As much as one should try to move on from past mistakes, there are valuable lessons to derive from history — it sets the trend for the time to come.

It is said that a good investment requires one to first browse through the pages of history. This practice has gone on for years as investors, traders, researchers and students have waded their way through the congested II Chundrigarh Road and reached the Karachi Stock Exchange (KSE) for the same purpose.

There, in the basement of the new administrative building, KSE employees in the record-keeping room have kept heaps of historical financial statements of all listed companies – even if they had to be tied between cardboards with shoelaces.

But all that has now changed.

Under a new policy, the KSE management has discarded financial statements for years before 2004. There wasn’t enough space to keep all the record, it says. And, in words of the record keeper, “the gold is lying in a heap somewhere”.

Reaction ensues

Aqeel Karim Dhedhi, chairman of AKD Group, said an attempt would be made to stop the process.

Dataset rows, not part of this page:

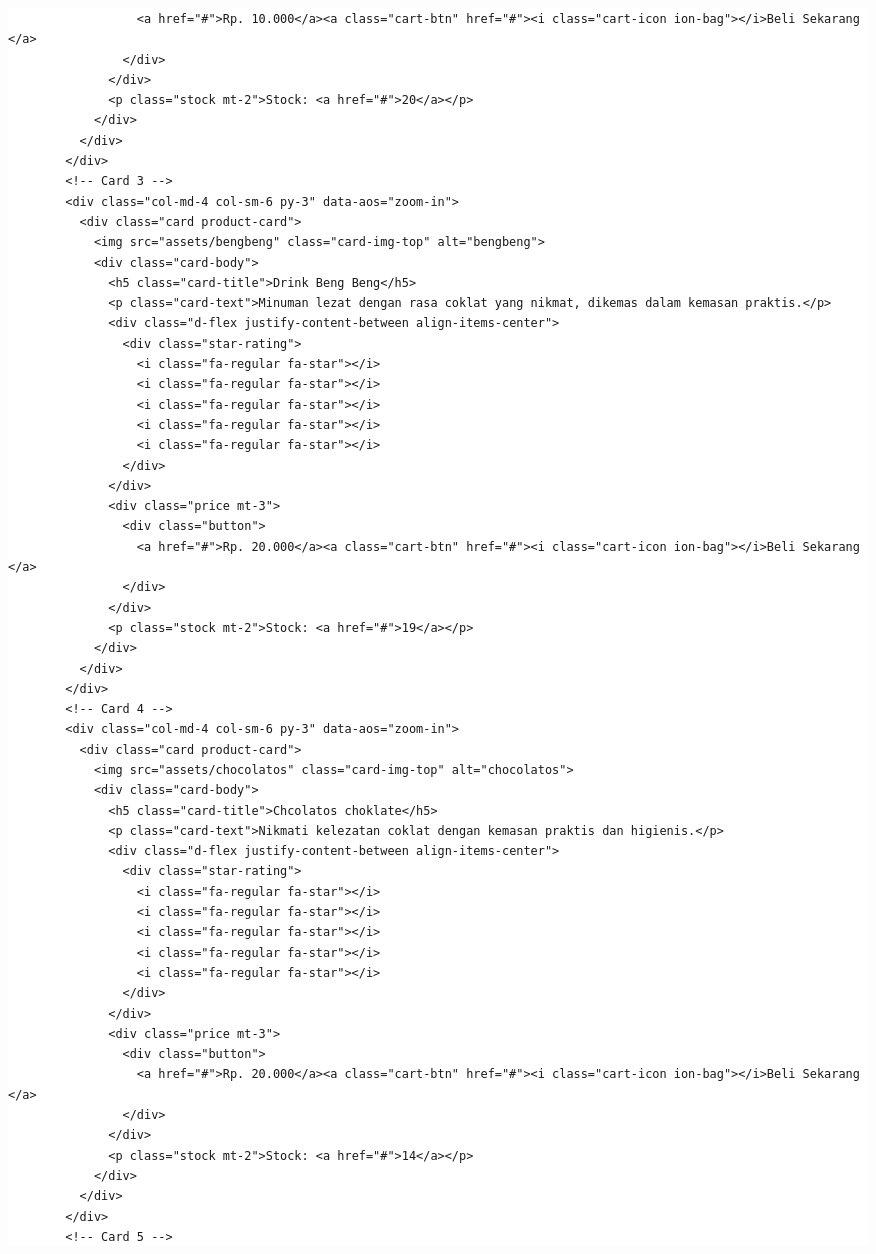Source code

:                       <a href="#">Rp. 10.000</a><a class="cart-btn" href="#"><i class="cart-icon ion-bag"></i>Beli Sekarang</a>
                    </div>
                  </div>
                  <p class="stock mt-2">Stock: <a href="#">20</a></p>
                </div>
              </div>
            </div>
            <!-- Card 3 -->
            <div class="col-md-4 col-sm-6 py-3" data-aos="zoom-in">
              <div class="card product-card">
                <img src="assets/bengbeng" class="card-img-top" alt="bengbeng">
                <div class="card-body">
                  <h5 class="card-title">Drink Beng Beng</h5>
                  <p class="card-text">Minuman lezat dengan rasa coklat yang nikmat, dikemas dalam kemasan praktis.</p>
                  <div class="d-flex justify-content-between align-items-center">
                    <div class="star-rating">
                      <i class="fa-regular fa-star"></i>
                      <i class="fa-regular fa-star"></i>
                      <i class="fa-regular fa-star"></i>
                      <i class="fa-regular fa-star"></i>
                      <i class="fa-regular fa-star"></i>
                    </div>
                  </div>
                  <div class="price mt-3">
                    <div class="button">
                      <a href="#">Rp. 20.000</a><a class="cart-btn" href="#"><i class="cart-icon ion-bag"></i>Beli Sekarang</a>
                    </div>
                  </div>
                  <p class="stock mt-2">Stock: <a href="#">19</a></p>
                </div>
              </div>
            </div>
            <!-- Card 4 -->
            <div class="col-md-4 col-sm-6 py-3" data-aos="zoom-in">
              <div class="card product-card">
                <img src="assets/chocolatos" class="card-img-top" alt="chocolatos">
                <div class="card-body">
                  <h5 class="card-title">Chcolatos choklate</h5>
                  <p class="card-text">Nikmati kelezatan coklat dengan kemasan praktis dan higienis.</p>
                  <div class="d-flex justify-content-between align-items-center">
                    <div class="star-rating">
                      <i class="fa-regular fa-star"></i>
                      <i class="fa-regular fa-star"></i>
                      <i class="fa-regular fa-star"></i>
                      <i class="fa-regular fa-star"></i>
                      <i class="fa-regular fa-star"></i>
                    </div>
                  </div>
                  <div class="price mt-3">
                    <div class="button">
                      <a href="#">Rp. 20.000</a><a class="cart-btn" href="#"><i class="cart-icon ion-bag"></i>Beli Sekarang</a>
                    </div>
                  </div>
                  <p class="stock mt-2">Stock: <a href="#">14</a></p>
                </div>
              </div>
            </div>
            <!-- Card 5 -->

“I seriously fail to see the logic behind this,” said Dhedhi. “I didn’t know they were doing this. But we, the senior members, will definitely try to stop it.

“Even if there was an issue of space, the management could have scanned copies and digitise the record.”

Dhedhi recalled how he would visit the record-keeping room when important investment decisions needed to be taken.

Not just ‘statements’

It was not just a storage room where numbers would rest. It was so much more.

For instance, when Dewan Salman Fiber decided to build a polyester fiber plant in 1989, it not only sent a prospectus to the shareholders, but, alongside, it sent a complete dossier tracking the history of the group and the need for making the investment. All the documents were made a part of the KSE record.

The counter

Whatever the situation maybe, dozens of analysts at various brokerage houses and asset management firms have already compiled all relevant information and investors no longer want to dig into finances themselves, the counter argument goes.

But Arif Habib, chairman of Arif Habib Group, said successful investors tend to complete their homework.

“Knowledge is always more important than funds in these matters,” he said. “Even the assessment of analysts is subject to a particular point of view. The analysis differs from one researcher to another.”

More importantly, Pakistan has never produced any business historians who normally track growth of entrepreneurs and, in doing so, also document the growth of their businesses.

This is one reason that there is no substantial data available on former business empires like the Adamjees, Fancy and Valika. Most of the available books have been sponsored by their respective communities that do not share much about the finances and performance of their businesses.